#### WORK INSTRUCTIONS:
Every line in the records below between the one holding "de la Matrona?" and the one holding "clase de Matronas?", inclusive, is to be set down exactly; all other lines are to be left out.

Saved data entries
○ ○ ○ ○
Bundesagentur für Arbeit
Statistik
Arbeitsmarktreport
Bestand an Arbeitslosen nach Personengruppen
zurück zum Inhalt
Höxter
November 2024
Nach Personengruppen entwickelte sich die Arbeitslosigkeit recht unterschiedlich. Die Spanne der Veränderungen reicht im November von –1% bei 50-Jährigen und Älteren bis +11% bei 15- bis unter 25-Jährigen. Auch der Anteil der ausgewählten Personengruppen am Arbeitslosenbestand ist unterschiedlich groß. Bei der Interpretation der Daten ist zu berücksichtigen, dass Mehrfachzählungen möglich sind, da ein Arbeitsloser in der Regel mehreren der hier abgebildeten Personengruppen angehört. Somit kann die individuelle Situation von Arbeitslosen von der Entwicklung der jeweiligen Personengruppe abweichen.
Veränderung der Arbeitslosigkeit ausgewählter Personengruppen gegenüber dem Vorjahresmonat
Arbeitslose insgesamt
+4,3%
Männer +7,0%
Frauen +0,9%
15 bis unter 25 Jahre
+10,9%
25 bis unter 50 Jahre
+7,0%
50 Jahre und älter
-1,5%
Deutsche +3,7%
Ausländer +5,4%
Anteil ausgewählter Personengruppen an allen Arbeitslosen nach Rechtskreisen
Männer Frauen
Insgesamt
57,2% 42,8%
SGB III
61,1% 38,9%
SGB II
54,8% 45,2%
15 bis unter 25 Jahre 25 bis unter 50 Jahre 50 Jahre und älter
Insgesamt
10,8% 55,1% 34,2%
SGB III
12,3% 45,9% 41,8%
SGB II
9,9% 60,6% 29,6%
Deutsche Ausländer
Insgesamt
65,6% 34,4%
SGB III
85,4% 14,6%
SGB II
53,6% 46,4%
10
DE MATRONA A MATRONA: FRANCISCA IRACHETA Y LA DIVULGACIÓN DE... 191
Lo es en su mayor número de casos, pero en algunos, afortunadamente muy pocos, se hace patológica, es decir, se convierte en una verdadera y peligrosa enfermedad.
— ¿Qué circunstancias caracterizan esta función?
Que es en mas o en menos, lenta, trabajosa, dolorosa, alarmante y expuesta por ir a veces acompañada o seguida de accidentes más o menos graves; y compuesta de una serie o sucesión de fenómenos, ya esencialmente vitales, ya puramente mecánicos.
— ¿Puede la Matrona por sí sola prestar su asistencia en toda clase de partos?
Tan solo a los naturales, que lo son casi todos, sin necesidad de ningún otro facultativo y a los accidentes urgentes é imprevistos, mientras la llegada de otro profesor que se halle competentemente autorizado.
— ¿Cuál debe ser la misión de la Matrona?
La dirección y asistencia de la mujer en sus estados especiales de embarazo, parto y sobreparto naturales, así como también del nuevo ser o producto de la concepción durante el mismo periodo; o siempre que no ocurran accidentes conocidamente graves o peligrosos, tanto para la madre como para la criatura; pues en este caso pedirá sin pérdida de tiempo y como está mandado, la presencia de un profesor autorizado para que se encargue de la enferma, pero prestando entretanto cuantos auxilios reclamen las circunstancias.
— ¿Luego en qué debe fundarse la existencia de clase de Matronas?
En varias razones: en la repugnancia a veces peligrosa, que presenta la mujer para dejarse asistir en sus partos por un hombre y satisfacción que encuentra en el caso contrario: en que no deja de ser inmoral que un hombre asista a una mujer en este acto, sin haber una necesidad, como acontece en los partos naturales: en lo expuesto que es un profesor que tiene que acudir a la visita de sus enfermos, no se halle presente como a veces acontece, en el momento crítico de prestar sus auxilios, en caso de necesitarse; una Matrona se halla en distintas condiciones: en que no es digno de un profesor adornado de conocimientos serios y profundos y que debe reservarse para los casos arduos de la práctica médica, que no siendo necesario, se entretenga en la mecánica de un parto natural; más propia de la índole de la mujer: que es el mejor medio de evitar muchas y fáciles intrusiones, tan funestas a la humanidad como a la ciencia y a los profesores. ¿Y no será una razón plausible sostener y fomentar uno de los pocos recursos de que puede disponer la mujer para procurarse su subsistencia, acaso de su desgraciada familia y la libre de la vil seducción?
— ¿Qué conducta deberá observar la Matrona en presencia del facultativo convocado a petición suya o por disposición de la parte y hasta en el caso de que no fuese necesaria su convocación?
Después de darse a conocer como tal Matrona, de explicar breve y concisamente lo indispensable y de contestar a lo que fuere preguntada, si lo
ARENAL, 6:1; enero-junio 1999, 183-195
○ ○ ○ ○
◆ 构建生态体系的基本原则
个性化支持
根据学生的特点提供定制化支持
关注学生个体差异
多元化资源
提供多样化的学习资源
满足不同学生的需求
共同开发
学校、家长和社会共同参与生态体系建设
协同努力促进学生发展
○ ○ ○ ○
#### RESULT OF THE TASK:
— ¿Cuál debe ser la misión de la Matrona?
La dirección y asistencia de la mujer en sus estados especiales de embarazo, parto y sobreparto naturales, así como también del nuevo ser o producto de la concepción durante el mismo periodo; o siempre que no ocurran accidentes conocidamente graves o peligrosos, tanto para la madre como para la criatura; pues en este caso pedirá sin pérdida de tiempo y como está mandado, la presencia de un profesor autorizado para que se encargue de la enferma, pero prestando entretanto cuantos auxilios reclamen las circunstancias.
— ¿Luego en qué debe fundarse la existencia de clase de Matronas?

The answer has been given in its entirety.